Irish Water is now in deep trouble. Worse, the problem will quickly become a political one if it is not contained. Sadly, governments have a tendency to realise this too late and act too slowly to prevent it happening. This should have been a turning point in the government’s fortunes. They had no major difficulties in the budget. Everyone stayed on message and they could hope that they would see better days. However, in almost the blink of an eye the government is getting swamped with a new difficulty. This one may very well become the litmus test of how it is judged.
Charging for water was never going to be easy. When it was first proposed many years ago during the Celtic Tiger the idea had one ambition. To reduce water waste. That is simple and something that everyone can buy into. As people came around to the idea gradually they expected that in an ideal system we would only be charged for what was wasted, the usage over and above what was the norm. Things change though. The recession changed the whole idea of water charges. No longer were they something to help reduce waste, now they were there to raise revenue. Successive governments failed to invest in our water systems. Those problems now haunt us. This government moved to introduce the charges but did so with much too great a haste. Firstly, they were not honest about the charges. From the outset people have been confused about what they could end up having to pay. The discussion around allowances was a mess. It became quickly apparent that the system was not up to scratch and rather than water charges fixing it they were not going to help at all. Further charges would be applied for leaks, further investment needed. Further call out fees. People had no confidence in the system and yet we proceeded to go ahead. Everyone knew we were taking the engine of a banged up Lada and sticking it under the bonnet of a Mercedes and then telling the customer if it breaks down you will bear the cost.

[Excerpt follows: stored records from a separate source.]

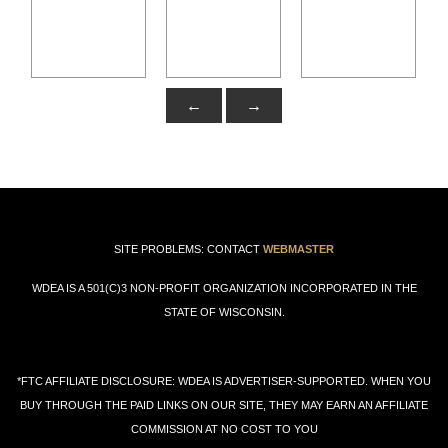
←
→
SITE PROBLEMS: CONTACT
WEBMASTER
WDEA IS A 501(C)3 NON-PROFIT ORGANIZATION INCORPORATED IN THE
STATE OF WISCONSIN.
*FTC AFFILIATE DISCLOSURE: WDEA IS ADVERTISER-SUPPORTED. WHEN YOU
BUY THROUGH THE PAID LINKS ON OUR SITE, THEY MAY EARN AN AFFILIATE
COMMISSION AT NO COST TO YOU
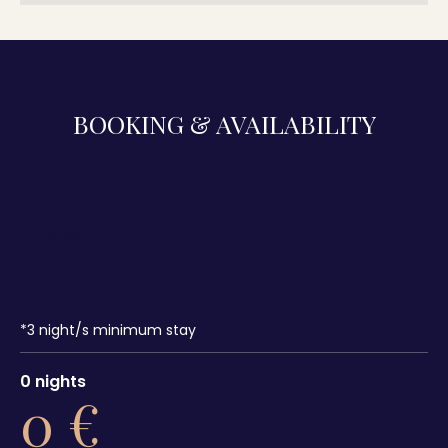
BOOKING & AVAILABILITY
*
3
night/s minimum stay
0
nights
0
€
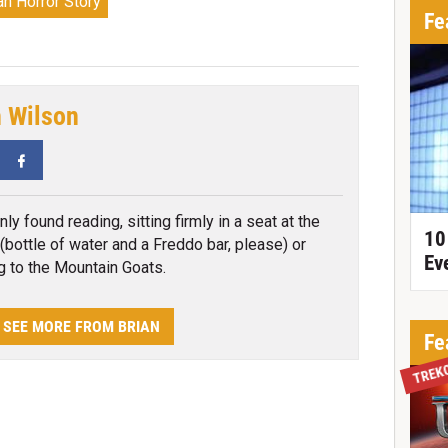
n Horror Story
Fe
n Wilson
tter
Facebook
y found reading, sitting firmly in a seat at the
10
(bottle of water and a Freddo bar, please) or
Ev
ng to the Mountain Goats.
SEE MORE FROM BRIAN
Fe
TREK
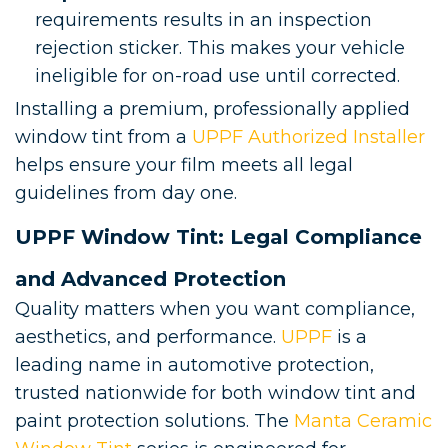
requirements results in an inspection
rejection sticker. This makes your vehicle
ineligible for on-road use until corrected.
Installing a premium, professionally applied
window tint from a
UPPF Authorized Installer
helps ensure your film meets all legal
guidelines from day one.
UPPF Window Tint: Legal Compliance
and Advanced Protection
Quality matters when you want compliance,
aesthetics, and performance.
UPPF
is a
leading name in automotive protection,
trusted nationwide for both window tint and
paint protection solutions. The
Manta Ceramic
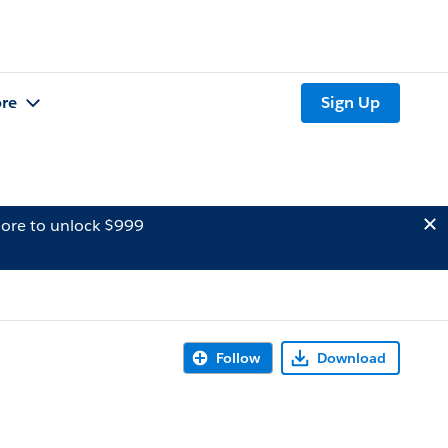
re
Sign Up
ore to unlock $999
Follow
Download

Caesar Augustus, a man who was himself a brilliant administrator adopted the motto ‘make haste, slowly’. The government would have done well to listen. Decisions should be taken with speed but their implementation should be careful and considered. Unfortunately the government had two men on point duty that were not suited to this task. Despite all the criticism of Phil Hogan I respect his willingness to take decisions, however once he took any decision; it has been his hallmark to leave the management and implementation to someone else. Time and time again he took decisions but paid little heed to what happened after. Pat Rabbitte was a man who made his career on the back of media performances. As minister he showed himself happy to be led by whatever he was told. This was not a man interested in rolling up the sleeves and getting to work, he was a figure head minister, the guy you send out to bat.
This meant that Irish Water was set up with a distinct lack of political leadership. The company has created a culture that is borne out of groupthink. Far too many are drawn from the same background. Far too much acceptance was given as to how the business could run. There was no thought of efficiency or competitiveness, why should there be? It had no competition and seemed devoid of any voice with experience of competition. This in turn has resulted in a lack of empathy with customers. Irish Water views itself as an organisation in isolation. The customers are not part of it. The rewards or its spending are no concern of customers. It seems there was not one voice that stood up and asked how this would look to customer who had no jobs? People who struggled and had no perks and yet had to pay the charge? If you want to communicate your organisation then you must understand your customers. You must empathise with them. You must base you case for charges on an understanding with them. Instead, Irish Water has been convinced that what it does is nobody’s business.
Its set up is now in a mess and it is on the ropes. The last anti water charge march had one difficulty. It called for all charges to be stopped and it was impossible to see that succeeding. The next march is in a different environment. The call might remain but there is a clear achievable objective. A halting of charges until the system is sorted and set up properly in a manner people trust. Some will demand it be scrapped altogether but the government cannot concede that. Scrapping the idea totally would destroy the budget and leave them seeking borrowing of almost a billion for water works. By having it under the guise of a semi state the government has removed this from our balance sheet. A neat accounting trick to save a billion that shifts the requirement onto the shoulder of the semi state and out of our national budget. However, the Charges themselves will only bring in 300-400 million. The government could certainly afford to drop this while leaving the semi state in place. It would seem wise now for the Government to be decisive. Halt the charges and pull back. Review Irish Water and its set up and the charging scheme. Then a new government can focus on looking at the matter after an election.
This will not get better. Trust has been lost. People who do not normally protest are starting to feel conned and objecting to paying. It will turn very bad very quickly and the public smells blood. Either government TD’s act to defuse this now or they continue to try and push on, if they do that, they will drown together or separately in the murky Irish Water.